Please give an exact printout of the records, without any pictures.

> **Source data**:
#####

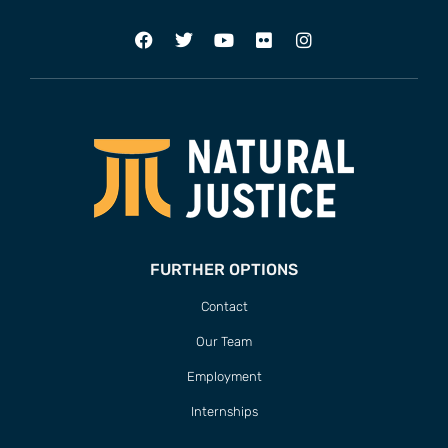
FURTHER OPTIONS
Contact
Our Team
Employment
Internships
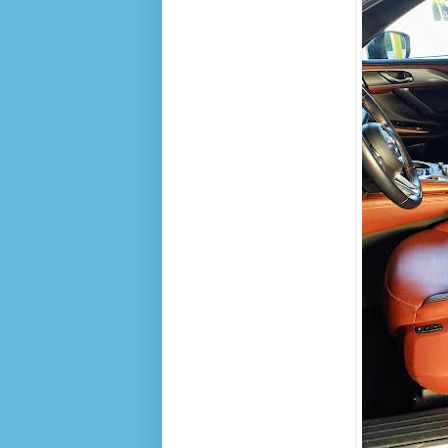
R
I
N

#####

> **EXERCISE RESULT**:
FURTHER OPTIONS
Contact
Our Team
Employment
Internships
R
I
N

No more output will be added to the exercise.